In conclusion, the interim PET-guided treatment approach enables the implementation of equally effective yet less toxic strategies in the treatment of Hodgkin lymphoma, improving patient treatment outcomes. One of the key contributions of our study lies in its demonstration that treatment individualization guided by interim PET-CT is feasible and broadly applicable across multicenter hematology practice in Türkiye. However, notable inter-institutional variations—such as the continuation of ABVD beyond interim PET despite negative images—resulted in deviations from standard protocols. This highlights the fact that, in real-world clinical practice, therapeutic decisions are often influenced by patient-specific factors and strict adherence to established treatment algorithms may not always be observed. Furthermore, the relatively inferior PFS observed in certain subgroups, particularly those with extranodal involvement and high IPS, underscores the need for further investigation through larger, more powered cohorts.
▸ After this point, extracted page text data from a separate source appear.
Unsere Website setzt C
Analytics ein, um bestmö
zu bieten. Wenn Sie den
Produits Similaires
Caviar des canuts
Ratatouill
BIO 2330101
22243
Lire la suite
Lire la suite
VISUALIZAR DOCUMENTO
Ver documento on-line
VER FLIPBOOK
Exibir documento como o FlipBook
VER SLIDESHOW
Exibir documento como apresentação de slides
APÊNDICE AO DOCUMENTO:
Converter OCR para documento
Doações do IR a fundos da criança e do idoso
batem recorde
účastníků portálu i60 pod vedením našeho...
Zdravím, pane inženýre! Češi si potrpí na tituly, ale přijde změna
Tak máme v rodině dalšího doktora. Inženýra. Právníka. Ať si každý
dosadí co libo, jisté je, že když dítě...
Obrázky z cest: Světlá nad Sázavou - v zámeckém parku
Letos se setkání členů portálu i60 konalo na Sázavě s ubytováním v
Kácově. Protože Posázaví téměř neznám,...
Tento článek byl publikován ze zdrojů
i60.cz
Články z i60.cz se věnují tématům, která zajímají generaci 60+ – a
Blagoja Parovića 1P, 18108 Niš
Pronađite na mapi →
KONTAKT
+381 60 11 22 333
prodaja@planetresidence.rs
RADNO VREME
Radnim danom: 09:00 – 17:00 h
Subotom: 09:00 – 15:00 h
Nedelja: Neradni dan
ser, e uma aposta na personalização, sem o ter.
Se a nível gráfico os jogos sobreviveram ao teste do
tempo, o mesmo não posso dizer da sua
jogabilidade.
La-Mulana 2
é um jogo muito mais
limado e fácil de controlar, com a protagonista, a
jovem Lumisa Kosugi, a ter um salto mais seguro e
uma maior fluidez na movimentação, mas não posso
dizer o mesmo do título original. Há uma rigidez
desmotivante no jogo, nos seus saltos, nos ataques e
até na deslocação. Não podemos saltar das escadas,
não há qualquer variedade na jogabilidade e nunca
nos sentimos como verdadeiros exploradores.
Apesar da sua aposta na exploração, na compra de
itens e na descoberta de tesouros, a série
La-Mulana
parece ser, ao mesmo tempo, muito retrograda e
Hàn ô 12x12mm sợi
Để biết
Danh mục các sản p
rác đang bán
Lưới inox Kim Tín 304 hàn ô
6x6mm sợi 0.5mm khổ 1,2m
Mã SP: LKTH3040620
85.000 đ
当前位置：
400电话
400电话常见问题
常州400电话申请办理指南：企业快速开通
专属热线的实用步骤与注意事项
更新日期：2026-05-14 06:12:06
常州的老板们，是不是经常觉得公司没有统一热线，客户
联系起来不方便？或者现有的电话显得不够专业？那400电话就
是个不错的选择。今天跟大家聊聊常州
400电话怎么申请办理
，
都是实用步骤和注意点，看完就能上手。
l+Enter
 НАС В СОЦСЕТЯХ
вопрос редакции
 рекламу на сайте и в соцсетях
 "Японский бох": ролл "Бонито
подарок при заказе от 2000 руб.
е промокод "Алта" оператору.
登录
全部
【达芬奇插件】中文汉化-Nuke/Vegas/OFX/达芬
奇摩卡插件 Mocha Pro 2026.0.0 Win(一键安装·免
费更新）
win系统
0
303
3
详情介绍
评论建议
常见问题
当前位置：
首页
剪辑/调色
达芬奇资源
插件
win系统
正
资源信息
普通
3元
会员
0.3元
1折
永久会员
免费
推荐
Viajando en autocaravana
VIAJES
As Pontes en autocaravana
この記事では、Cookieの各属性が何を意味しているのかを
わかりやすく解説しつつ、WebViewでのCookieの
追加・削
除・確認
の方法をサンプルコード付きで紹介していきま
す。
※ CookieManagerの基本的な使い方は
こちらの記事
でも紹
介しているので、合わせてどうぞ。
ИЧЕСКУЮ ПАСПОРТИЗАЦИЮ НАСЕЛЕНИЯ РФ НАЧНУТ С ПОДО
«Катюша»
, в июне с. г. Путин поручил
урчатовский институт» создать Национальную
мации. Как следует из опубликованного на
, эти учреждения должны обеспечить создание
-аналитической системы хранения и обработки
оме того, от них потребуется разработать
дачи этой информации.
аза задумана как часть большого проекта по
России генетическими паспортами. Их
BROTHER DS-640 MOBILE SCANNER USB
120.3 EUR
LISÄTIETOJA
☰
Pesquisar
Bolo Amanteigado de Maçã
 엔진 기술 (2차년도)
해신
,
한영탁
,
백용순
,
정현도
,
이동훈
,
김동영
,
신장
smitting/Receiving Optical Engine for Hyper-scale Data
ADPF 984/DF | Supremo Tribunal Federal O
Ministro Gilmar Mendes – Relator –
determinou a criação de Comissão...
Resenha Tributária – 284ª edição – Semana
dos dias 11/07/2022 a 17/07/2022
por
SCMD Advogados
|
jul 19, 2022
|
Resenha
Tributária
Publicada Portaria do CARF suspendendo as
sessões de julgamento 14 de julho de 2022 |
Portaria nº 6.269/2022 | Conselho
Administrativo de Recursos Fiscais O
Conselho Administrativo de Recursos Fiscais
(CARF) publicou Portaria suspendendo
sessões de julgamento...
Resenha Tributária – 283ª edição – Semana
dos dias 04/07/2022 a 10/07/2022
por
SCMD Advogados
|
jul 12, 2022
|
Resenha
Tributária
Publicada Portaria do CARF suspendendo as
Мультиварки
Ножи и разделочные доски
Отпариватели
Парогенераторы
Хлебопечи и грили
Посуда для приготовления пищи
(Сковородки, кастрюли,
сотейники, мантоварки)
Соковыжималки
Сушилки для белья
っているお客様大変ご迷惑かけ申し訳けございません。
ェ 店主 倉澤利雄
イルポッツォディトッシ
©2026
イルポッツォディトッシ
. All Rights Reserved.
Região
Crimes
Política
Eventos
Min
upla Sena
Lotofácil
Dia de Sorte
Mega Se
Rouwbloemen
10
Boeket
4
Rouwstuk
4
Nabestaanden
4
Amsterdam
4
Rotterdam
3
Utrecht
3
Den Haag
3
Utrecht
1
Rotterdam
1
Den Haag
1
Unlike the RATHL trial, which did not evaluate extranodal disease as a distinct prognostic variable, the present study offers a novel perspective by bringing this aspect into focus. Consequently, de-escalation decisions should be approached with greater caution in patients presenting with extranodal disease. Nonetheless, the relatively small size of certain subgroups and the lack of systematic documentation regarding reasons for extended ABVD highlight the need for larger, prospective studies to further refine risk-adapted strategies in daily practice. Overall, this study provides the first real-world evidence from Türkiye supporting the implementation of interim PET-guided therapy, marking a significant step toward the individualization of treatment strategies in Hodgkin lymphoma.
6. Conclusions
Ultimately our findings highlight the critical role of real-world data in bridging the gap between clinical trial evidence and daily practice in Hodgkin lymphoma. By identifying extranodal disease as a distinct subgroup with inferior PFS, our study offers novel insights that emphasize the need for greater caution in de-escalation decisions and may inform future risk-adapted therapeutic strategies.